Extravagant Painting and Radical Generosity
UW Elvehjem Building 800 University Ave. , Madison, Wisconsin 53703
media release: LECTURE: “Extravagant Painting and Radical Generosity”
Wednesday, Feb 7, 2024, 2:30 PM, Elvehjem 150
Lecture Abstract: Extravagance is a term artist Leah Durner uses for a constellation of concerns—including radical generosity, largesse, superfluity, flesh, materiality, painting, abundance, richness, wandering, and wild being—that are of central theoretical interest to her practice These concerns continue to grow and expand fed by many sources, among the most fundamental: phenomenology, with which Durner has been engaged alongside her interest in painterly painters since the mid-1990s. Durner’s engagement with largesse was sparked by Jean Starobinski’s essay for Largesse, the small exhibition he curated for the Department of Graphic Arts at the Louvre in 1994 in which he demonstrated the gift as the most fundamental of gestures. Durner is also influenced by George Bataille’s The Accursed Share—with his discussion of the restricted economy based on scarcity and the general economy based on superabundance. These ideas are important to Durner because poverty and austerity are matters of life and death—not simply for the basic survival of human beings but for our thriving. Extravagance, as Durner develops it, is both a way to lave the wounds caused by a solely or primarily utilitarian approach to life and an entirely other realm of being.

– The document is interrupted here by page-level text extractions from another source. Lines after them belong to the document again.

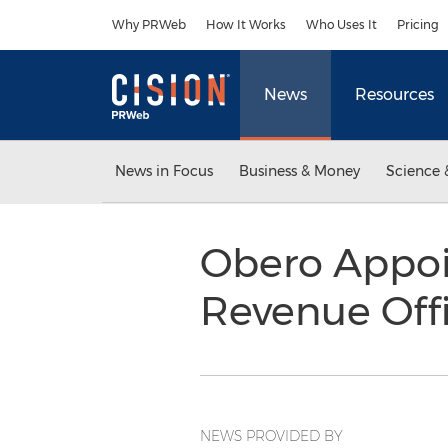
Accessibility Statement
Skip Navigation
Why PRWeb
How It Works
Who Uses It
Pricing
News
Resources
News in Focus
Business & Money
Science 
Obero Appoin
Revenue Off
NEWS PROVIDED BY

Durner’s presentation will cover her oeuvre from 1983 – present. Durner will address how she has met with and continues to meet with transformations in theoretical approaches to painting across the lived history of this important 35+ year period which encompasses anti-painting and postmodernism to the more recent revival of painting within a new, expanded context. As an artist deeply engaged with art history Durner will also discuss earlier historic works that influence her, including the Italians, Flemish, and Spaniards of the 16th and 17th centuries, as well as the Baroque and Rococo painters of the 18th century.
While Durner’s primary practice is in large-scale abstract painting, her practice also includes works on paper, political work, collages, fashion and design collaborations, fashion drawings, and interventions/détournement on found ephemera. Therefore, her presentation will include discussions of her interest in design – fashion, objects, interiors; as well as collage, ephemera, drawing, writing, and politics.
WORKSHOP: “Extravagance, Liveliness, Livelihood: Intertwining Body, Materials, and Action: A Conversation with Jorella Andrews”, Friday, February 9, 2024, 12 PM CST, University Club Room 212
Biography:
Leah Durner is an artist and writer living in New York. Durner’s painting is based in psychedelia and process art with deeper roots in the exuberance of the Baroque and Rococo. Durner pulls her color from the fashion and design worlds as well as from graffitied trucks, construction sites, street signs, and all the richness that occurs around her in her New York City home. As Durner says, “It’s like I take the world I see around me, melt it down, and then pour it out as painting. It is not the world abstracted, but the world reconstituted as paint.” Culture writer and artist David Colman has noted that Durner’s work “combines realms that have different social valences” from high fashion, design, and streetscapes to philosophy, literature politics and architecture. Durner has had solo exhibitions of her work at Loretta Howard Gallery, 571 Projects, Nye Basham Studio, Wooster Arts Space, Berry College, and Limbo. Durner’s work is in the collections of the San Antonio Museum of Art, Portland Museum of Art (Maine) and Wake Forest University Art Collections. In addition to her work as an artist, Durner has curated exhibitions, published art theory, and lectured and written on a number of topics.Extravaganceis Durner’s ongoing artistic and theoretical project that encompasses radical generosity and openness across disciplines. Critics and scholars who have written on Durner’s work include: Jorella Andrews (Department of Visual Cultures, Goldsmiths, University of London; David Cohen (critic and artcritical.com publisher); Michael Sanders (philosopher), and John Yau (poet and critic).
In 2018 Bloomsbury Press published The Question of Painting: Rethinking Thought with Merleau-Ponty by Jorella Andrews in which Durner’s work is discussed along with that with other historic and contemporary artists in relation to contemporary painting. Durner’s painting, Rousseau (2006), is the book’s cover image. Painting, Largesse, and Life: A Conversation with Leah Durner, an intensive conversation between Andrews and Durner on her oeuvre from the period 1983-2018 and its relation to practices and histories of painting and Merleau-Ponty’s philosophy, envisioned as a companion to Dr. Andrews’ The Question of Painting, is in proof state and forthcoming. Durner is lead co-chair, with Jorella Andrews as co-chair, of the panel fashion: tissue, textile, toile at the College Art Association 112th Annual Conference in Chicago on February 17, 2024. Durner received her B.A. from Wake Forest University and her M.F.A. from Rutgers University where she studied painting with Leon Golub, performance with Geoffrey Hendricks, and art theory with Martha Rosler. Durner also studied with Gary Kuehn, Bob Watts, Joan Semmel, and Hal Foster.